I have been an active participant in vision research for over 25 years and have been continuously funded by the NIH for almost 20 years by R01 and R21 mechanisms.  My laboratory uses zebrafish to investigate photoreceptor regeneration in models of inherited retinal disease. For 20 years I studied
several zebrafish mutants harboring mutations in genes required for cilia function and photoreceptor survival. My independent career started at Texas A&M, where I described early ciliogenesis defects in zebrafish ift mutants. Using a zebrafish model of choroideremia, my group was the first to demonstrate that defects in the RPE initiate and trigger photoreceptor degeneration. We elucidated the requirement for IFT57 within the IFT particle and discovered that retrograde trafficking by dynein-2 motors is essential for photoreceptor survival.
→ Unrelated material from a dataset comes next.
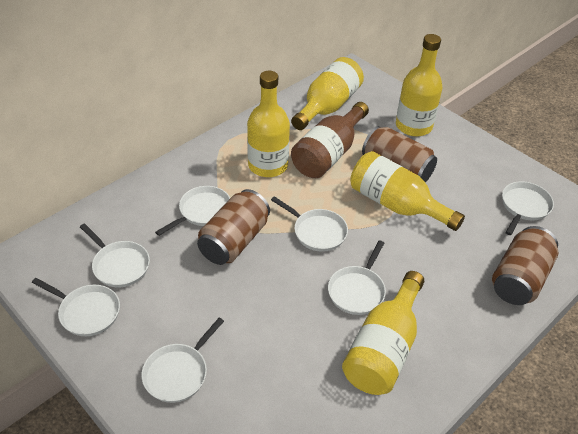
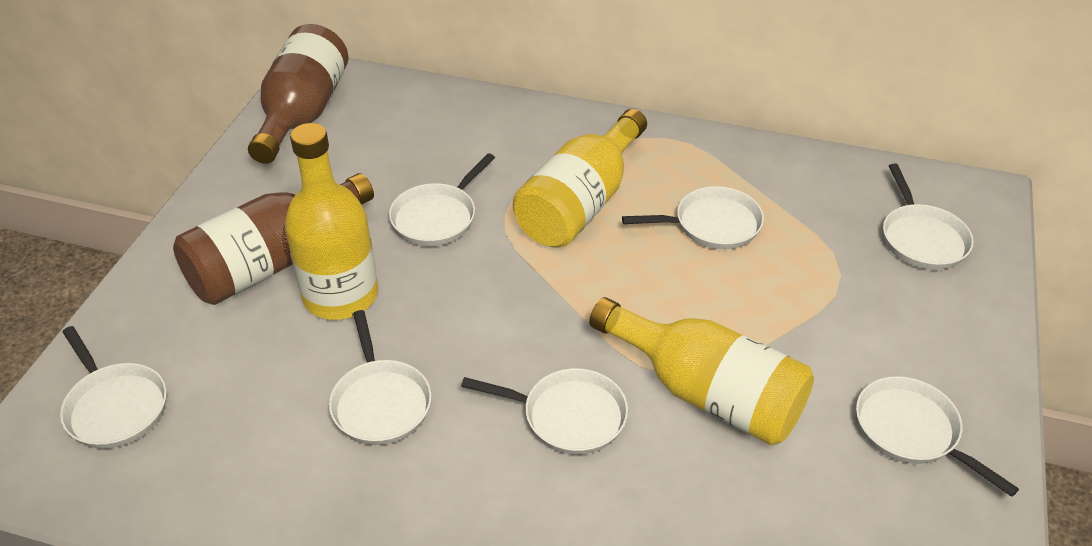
brown bottle: [291,102,369,178] = 1 -> [173,173,374,305] [248,24,349,164] = 2
brown can: [197,189,270,265] [362,126,437,183] [492,226,558,305] = 3 -> none = 0
yellow bottle: [247,70,290,177] [291,57,364,130] [342,271,424,395] [350,151,465,231] [396,34,442,137] = 5 -> [285,123,378,320] [513,109,647,248] [589,297,814,445] = 3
After moving to the Cleveland Clinic, my group defined a novel role for the Wrb protein in ribbon synapse function and initiated a long-term interest in zebrafish models of ciliopathies. We described the phenotypes of zebrafish arl13b, ahi1, bbs2, and cep290 mutants and explored genetic interactions between these various genes. Recently, my group has switched our focus to understanding the mechanisms that regulate regeneration in diseased retina. My group discovered that genetic models of  degeneration retain the capacity to regenerate, but require additional suppression of Notch signaling to stimulate Muller cell dedifferentiation and  proliferation.  Since starting my independent lab in 2004, I have trained 8 PhD students and 5 postdoctoral fellows, in addition to over 30 undergraduate students. Trainees from the laboratory have successfully moved into academia, biotech, law, and medicine. I am a strong advocate for trainees to attend scientific meetings to present their work and my goal is to encourage growth in scientific writing and critical thinking skills for trainees at all levels.